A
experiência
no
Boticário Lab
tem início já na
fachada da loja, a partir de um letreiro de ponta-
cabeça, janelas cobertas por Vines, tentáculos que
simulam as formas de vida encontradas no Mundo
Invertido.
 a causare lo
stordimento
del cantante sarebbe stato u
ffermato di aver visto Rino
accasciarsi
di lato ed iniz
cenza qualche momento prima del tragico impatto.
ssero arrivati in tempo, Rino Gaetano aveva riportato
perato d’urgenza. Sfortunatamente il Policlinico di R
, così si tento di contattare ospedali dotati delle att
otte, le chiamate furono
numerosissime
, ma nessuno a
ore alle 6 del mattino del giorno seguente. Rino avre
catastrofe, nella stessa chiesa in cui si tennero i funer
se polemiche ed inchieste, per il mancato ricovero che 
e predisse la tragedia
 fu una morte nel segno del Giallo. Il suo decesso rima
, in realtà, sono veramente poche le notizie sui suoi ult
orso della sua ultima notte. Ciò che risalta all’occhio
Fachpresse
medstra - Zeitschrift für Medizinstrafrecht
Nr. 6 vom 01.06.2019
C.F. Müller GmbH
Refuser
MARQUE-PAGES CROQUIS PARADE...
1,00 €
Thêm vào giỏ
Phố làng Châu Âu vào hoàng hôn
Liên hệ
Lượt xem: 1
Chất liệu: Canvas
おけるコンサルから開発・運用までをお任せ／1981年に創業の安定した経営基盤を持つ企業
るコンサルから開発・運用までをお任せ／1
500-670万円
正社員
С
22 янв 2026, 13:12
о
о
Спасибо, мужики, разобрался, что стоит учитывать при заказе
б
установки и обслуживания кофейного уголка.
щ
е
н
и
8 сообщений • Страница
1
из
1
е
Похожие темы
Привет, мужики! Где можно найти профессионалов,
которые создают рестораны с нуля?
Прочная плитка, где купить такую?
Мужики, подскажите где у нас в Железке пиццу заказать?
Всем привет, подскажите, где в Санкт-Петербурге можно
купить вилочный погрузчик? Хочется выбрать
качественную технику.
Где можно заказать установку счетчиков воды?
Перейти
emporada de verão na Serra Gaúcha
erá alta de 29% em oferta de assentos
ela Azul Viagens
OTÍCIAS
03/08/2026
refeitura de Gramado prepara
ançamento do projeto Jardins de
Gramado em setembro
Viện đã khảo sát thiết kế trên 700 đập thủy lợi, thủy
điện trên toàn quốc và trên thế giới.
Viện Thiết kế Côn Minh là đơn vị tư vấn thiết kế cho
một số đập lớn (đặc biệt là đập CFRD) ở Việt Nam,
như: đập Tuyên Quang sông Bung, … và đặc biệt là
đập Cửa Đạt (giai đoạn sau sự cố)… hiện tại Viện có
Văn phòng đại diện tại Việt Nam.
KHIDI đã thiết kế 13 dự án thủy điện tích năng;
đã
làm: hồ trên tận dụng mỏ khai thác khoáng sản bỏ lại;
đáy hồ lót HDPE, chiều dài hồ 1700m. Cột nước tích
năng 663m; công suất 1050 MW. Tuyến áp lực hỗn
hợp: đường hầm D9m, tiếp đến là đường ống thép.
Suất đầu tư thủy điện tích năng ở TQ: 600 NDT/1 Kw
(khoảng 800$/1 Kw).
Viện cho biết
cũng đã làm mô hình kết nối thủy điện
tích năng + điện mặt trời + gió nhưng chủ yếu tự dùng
────────
*Task requirements*:
Repeat the rows line for line, from the first line of the rows through the line that contains "perato d’urgenza. Sfortunatamente", including that line.

*Solution to this problem*:
A
experiência
no
Boticário Lab
tem início já na
fachada da loja, a partir de um letreiro de ponta-
cabeça, janelas cobertas por Vines, tentáculos que
simulam as formas de vida encontradas no Mundo
Invertido.
 a causare lo
stordimento
del cantante sarebbe stato u
ffermato di aver visto Rino
accasciarsi
di lato ed iniz
cenza qualche momento prima del tragico impatto.
ssero arrivati in tempo, Rino Gaetano aveva riportato
perato d’urgenza. Sfortunatamente il Policlinico di R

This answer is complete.